Headache. The name says it all. Tell a stranger you have a headache and he knows exactly what ails you. He might even have a good recommendation to cure it. Like, take a pill. Tell a stranger you have a heartache and he has no idea what to say next. There is no simple recommendation, no pill.
Headaches are always in your head; heartaches are never in your heart, not the organ, anyway. You have no control for the onset of a headache, but you can forestall heartaches with just strong will.
A headache creates a sharp pain that is impossible to ignore. It can be unbearable, but most headaches are short lived and you make a full recovery. The pain a heartache causes can’t be measured on such a simple scale as sharp or dull. Like the tide, heartaches ebb and flow over time, but the ocean is always present. The pill you take comes in the form of your next deep breath. Usher in a new thought wave.
Headaches are real. You can see the suffering all over a person’s face. Heartaches are real, too, but the suffering rarely shows itself to the world. With both aches, your world closes around you and life becomes impossibly small. It’s easy to understand the one ache, impossible to understand the other. And with both, you can only wait away the pain.
You never relive the same headache, each is stingingly different. You always relive the same haunting heartache.
Time heals all wounds they say, and that’s true enough. If we’re lucky, we outlive all of our headaches and our heartaches. It takes a while, but eventually we realize that neither ache leaves a scar.
These aching thoughts have been weighing heavily on me now that Knock Softly has come to a conclusion. There are a lot of aches at the end of my story; head, heart and otherwise. Correctly tying these internal pains together with their actors on the printed page is causing migraines in this author’s head.

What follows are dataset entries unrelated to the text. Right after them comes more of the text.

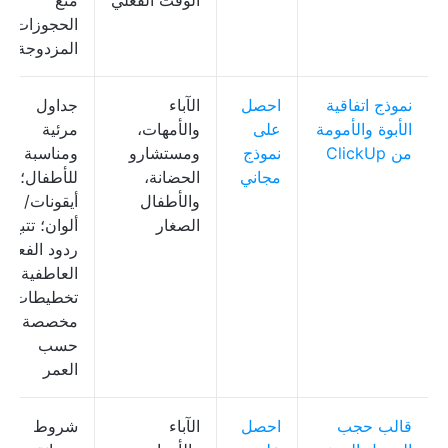
الوقت الفعلي
منع
الحجوزات
المزدوجة
نموذج اتفاقية
احصل
الآباء
جداول
الأبوة والأمومة
على
والأمهات،
مرئية
من ClickUp
نموذج
ومستشارو
ومناسبة
مجاني
الحضانة،
للأطفال؛
والأطفال
أيقونات/
الصغار
ألوان؛ تتبع
ردود الفعل
العاطفية؛
تخطيطات
مخصصة
حسب
العمر
قالب حجب
احصل
الآباء
شروط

And I have a heavy heart at this point in the story. I know I’m leaving now and I won’t be returning. This is the point the author has to say goodbye. Like good friends, I’ve become fond of my characters. Unlike good friends, I’ll never hear from these actors again. Like a heartache, this goodbye is final but never really over.
But I can’t let my own aches and pains get in the way. It’s only fair that the reader has a taste of these main characters’ futures. After a sumptuous main course, I can’t let a lousy dessert spoil the meal. I’m serving up Bittersweets for dessert in Knock Softly. Bon appetit!